Currently, OMPL's RRTstar planner is implemented in a way which is invalid for state spaces with asymmetric distance/cost functions, e.g. DubinsStateSpace. To be helpful, I've attached my own OMPL implementation of RRTstar which correctly handles asymmetric distance and cost functions.
The current implementation of RRTstar makes the following assumptions which do not hold in a space like DubinsStateSpace: 1) checkMotion(s1, s2) is the same as checkMotion(s2,s1); 2) distance(s1,s2) is the same as distance(s2,s1); 3) cost(s1,s2) is the same as cost(s2,s1); 4) the nearby neighbors for the connection step are the same as the nearby neighbors for the rewiring step.

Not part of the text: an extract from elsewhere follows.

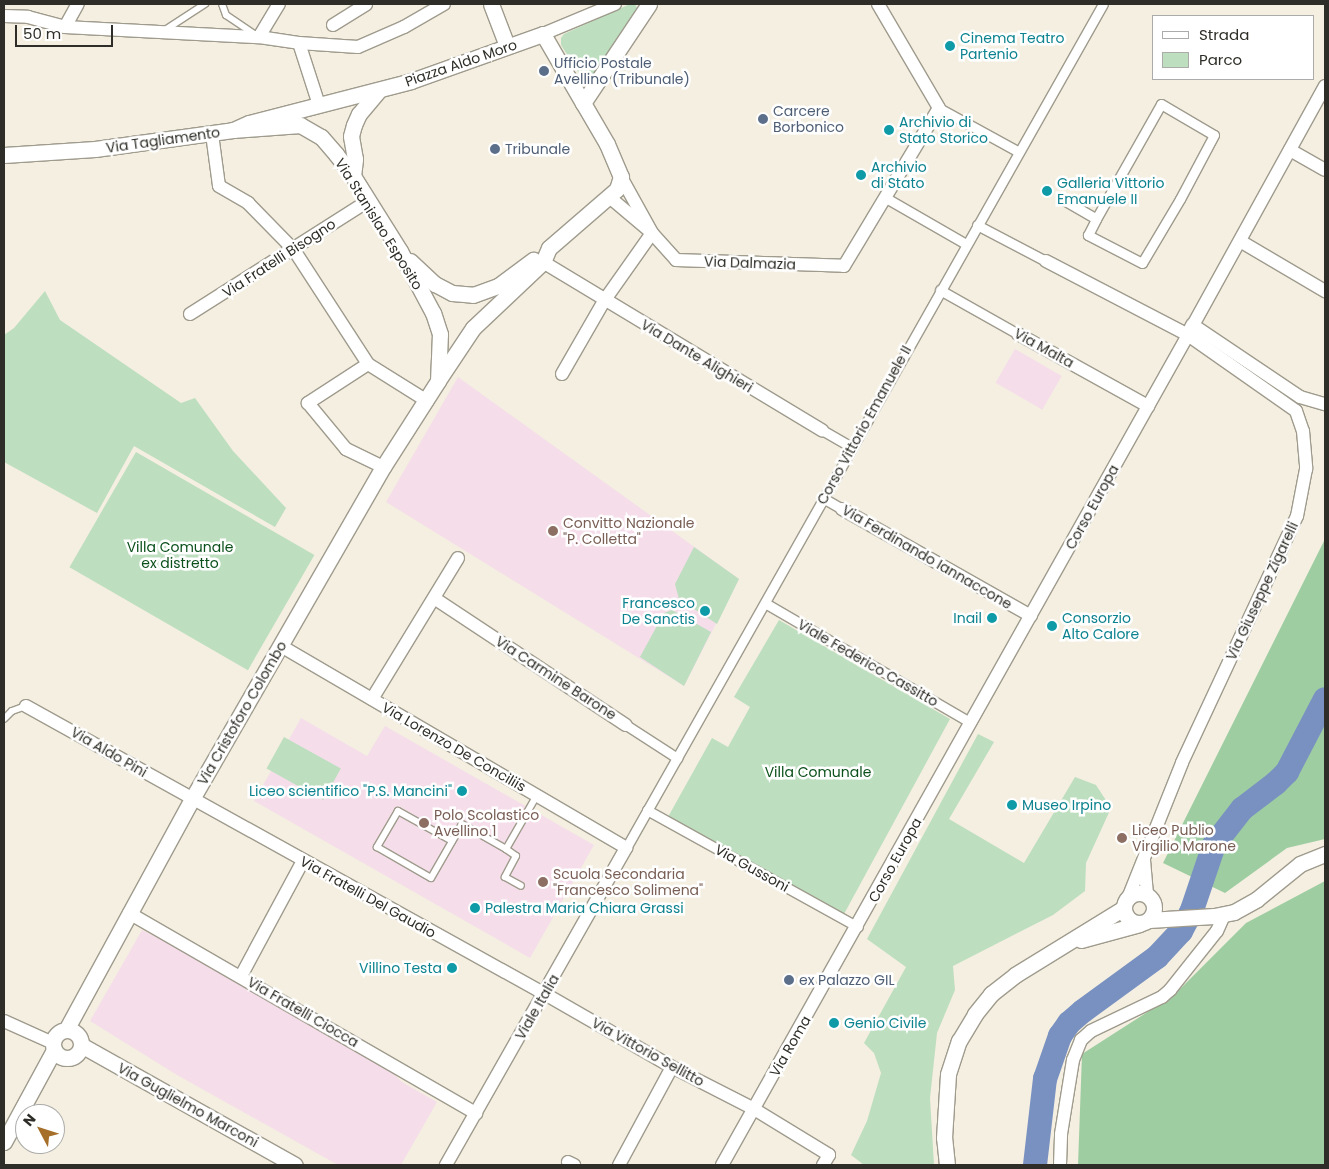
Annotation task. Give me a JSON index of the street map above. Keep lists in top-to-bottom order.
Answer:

Therefore, an RRTstar implementation which works for DubinsStateSpace would do TWO nearest neighborhood searches (one FROM the new motion, and one TO the new motion), and it would perform distinct sets of distance(), cost() and checkMotion() calls for each of the two different neighborhoods. This is of course more computationally intensive, which further motivates having a way of knowing at run-time whether the StateSpace has symmetric distance/cost functions (this way we can save computation if we know the StateSpace's distance/cost functions are symmetric).

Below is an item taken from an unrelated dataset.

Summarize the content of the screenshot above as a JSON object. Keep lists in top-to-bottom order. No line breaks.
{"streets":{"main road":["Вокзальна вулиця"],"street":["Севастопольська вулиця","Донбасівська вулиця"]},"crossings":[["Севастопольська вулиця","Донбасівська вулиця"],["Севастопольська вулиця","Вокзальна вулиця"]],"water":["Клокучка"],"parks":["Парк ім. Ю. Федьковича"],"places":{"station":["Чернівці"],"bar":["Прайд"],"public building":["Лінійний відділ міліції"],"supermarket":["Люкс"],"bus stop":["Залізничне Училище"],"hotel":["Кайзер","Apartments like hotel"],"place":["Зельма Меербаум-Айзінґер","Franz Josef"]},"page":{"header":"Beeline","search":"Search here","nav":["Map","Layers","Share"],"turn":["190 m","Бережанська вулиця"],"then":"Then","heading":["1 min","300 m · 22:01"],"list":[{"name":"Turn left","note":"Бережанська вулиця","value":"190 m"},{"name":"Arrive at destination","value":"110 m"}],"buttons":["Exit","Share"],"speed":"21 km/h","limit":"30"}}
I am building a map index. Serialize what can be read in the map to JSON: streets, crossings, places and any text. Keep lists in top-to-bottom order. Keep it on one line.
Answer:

Another tangential issue in the current implementation of RRTstar is the assumption of a PathLengthOptimizationObjective. This is unnecessarily strict, since the cost metric only requires certain boundedness, monotonicity, and smoothness properties. In my implementation, I've used the getIncrementalCost() and combineObjectiveCosts() methods of OptimizationObjective in order to generalize the objective optimized by the planner. I've chosen to enforce the use of a BoundedAdditiveOptimizationObjective for semantic reasons, because RRT* assumes that path cost is "accumulated" from one configuration to another (although I think ideally we should enforce the use of a class called something like BoundedAccumulativeOptimizationObjective).